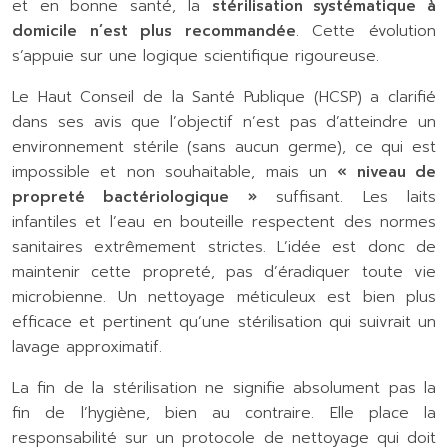
et en bonne santé, la
stérilisation systématique à
domicile n’est plus recommandée
. Cette évolution
s’appuie sur une logique scientifique rigoureuse.
Le Haut Conseil de la Santé Publique (HCSP) a clarifié
dans ses avis que l’objectif n’est pas d’atteindre un
environnement stérile (sans aucun germe), ce qui est
impossible et non souhaitable, mais un
« niveau de
propreté bactériologique »
suffisant. Les laits
infantiles et l’eau en bouteille respectent des normes
sanitaires extrêmement strictes. L’idée est donc de
maintenir cette propreté, pas d’éradiquer toute vie
microbienne. Un nettoyage méticuleux est bien plus
efficace et pertinent qu’une stérilisation qui suivrait un
lavage approximatif.
La fin de la stérilisation ne signifie absolument pas la
fin de l’hygiène, bien au contraire. Elle place la
responsabilité sur un protocole de nettoyage qui doit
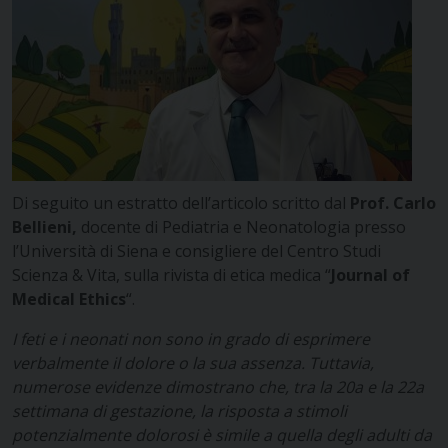
Di seguito un estratto dell’articolo scritto dal
Prof. Carlo
Bellieni,
docente di Pediatria e Neonatologia presso
l’Università di Siena e consigliere del Centro Studi
Scienza & Vita, sulla rivista di etica medica “
Journal of
Medical Ethics
“.
I feti e i neonati non sono in grado di esprimere
verbalmente il dolore o la sua assenza. Tuttavia,
numerose evidenze dimostrano che, tra la 20a e la 22a
settimana di gestazione, la risposta a stimoli
potenzialmente dolorosi è simile a quella degli adulti da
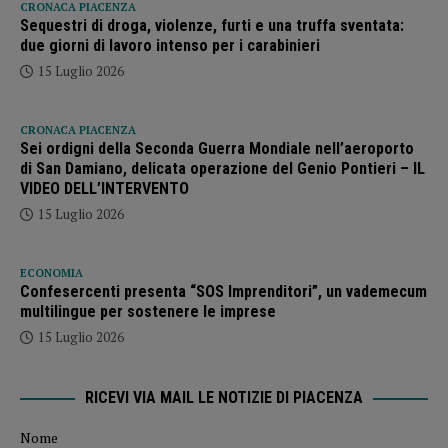
CRONACA PIACENZA
Sequestri di droga, violenze, furti e una truffa sventata:
due giorni di lavoro intenso per i carabinieri
15 Luglio 2026
CRONACA PIACENZA
Sei ordigni della Seconda Guerra Mondiale nell’aeroporto
di San Damiano, delicata operazione del Genio Pontieri – IL
VIDEO DELL’INTERVENTO
15 Luglio 2026
ECONOMIA
Confesercenti presenta “SOS Imprenditori”, un vademecum
multilingue per sostenere le imprese
15 Luglio 2026
RICEVI VIA MAIL LE NOTIZIE DI PIACENZA
Nome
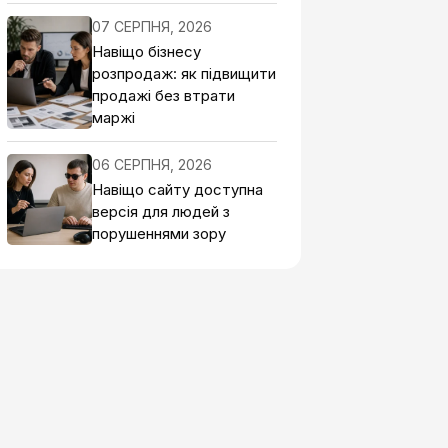
07 СЕРПНЯ, 2026
Навіщо бізнесу
розпродаж: як підвищити
продажі без втрати
маржі
06 СЕРПНЯ, 2026
Навіщо сайту доступна
версія для людей з
порушеннями зору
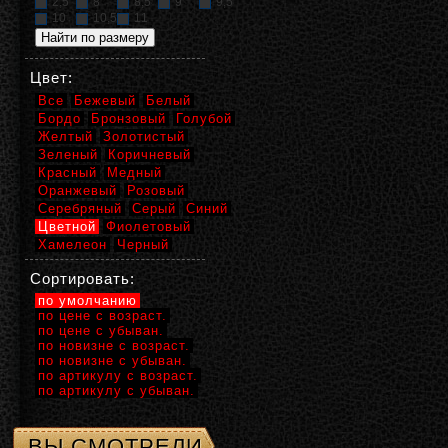
2,5
8
8,5
9
9,5
10
10,5
11
Цвет:
Все
Бежевый
Белый
Бордо
Бронзовый
Голубой
Желтый
Золотистый
Зеленый
Коричневый
Красный
Медный
Оранжевый
Розовый
Серебряный
Серый
Синий
Цветной
Фиолетовый
Хамелеон
Черный
Сортировать:
по умолчанию
по цене с возраст.
по цене с убыван.
по новизне с возраст.
по новизне с убыван.
по артикулу с возраст.
по артикулу с убыван.
ВЫ СМОТРЕЛИ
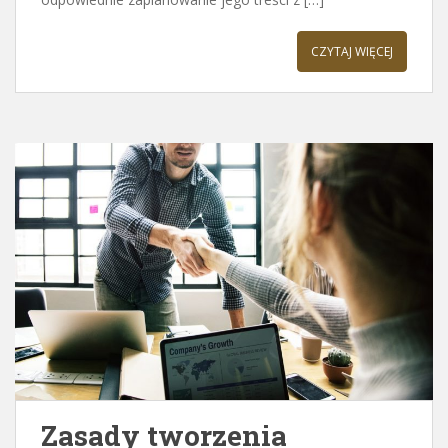
CZYTAJ WIĘCEJ
Zasady tworzenia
* * *
▶ [Directions for this task]
Print an exact copy of the lines above, from the one containing "s’appuie sur une" through the one containing "due giorni di", and leave out the pictures.

▶ [Output for this task]
s’appuie sur une logique scientifique rigoureuse.
Le Haut Conseil de la Santé Publique (HCSP) a clarifié
dans ses avis que l’objectif n’est pas d’atteindre un
environnement stérile (sans aucun germe), ce qui est
impossible et non souhaitable, mais un
« niveau de
propreté bactériologique »
suffisant. Les laits
infantiles et l’eau en bouteille respectent des normes
sanitaires extrêmement strictes. L’idée est donc de
maintenir cette propreté, pas d’éradiquer toute vie
microbienne. Un nettoyage méticuleux est bien plus
efficace et pertinent qu’une stérilisation qui suivrait un
lavage approximatif.
La fin de la stérilisation ne signifie absolument pas la
fin de l’hygiène, bien au contraire. Elle place la
responsabilité sur un protocole de nettoyage qui doit
Di seguito un estratto dell’articolo scritto dal
Prof. Carlo
Bellieni,
docente di Pediatria e Neonatologia presso
l’Università di Siena e consigliere del Centro Studi
Scienza & Vita, sulla rivista di etica medica “
Journal of
Medical Ethics
“.
I feti e i neonati non sono in grado di esprimere
verbalmente il dolore o la sua assenza. Tuttavia,
numerose evidenze dimostrano che, tra la 20a e la 22a
settimana di gestazione, la risposta a stimoli
potenzialmente dolorosi è simile a quella degli adulti da
CRONACA PIACENZA
Sequestri di droga, violenze, furti e una truffa sventata:
due giorni di lavoro intenso per i carabinieri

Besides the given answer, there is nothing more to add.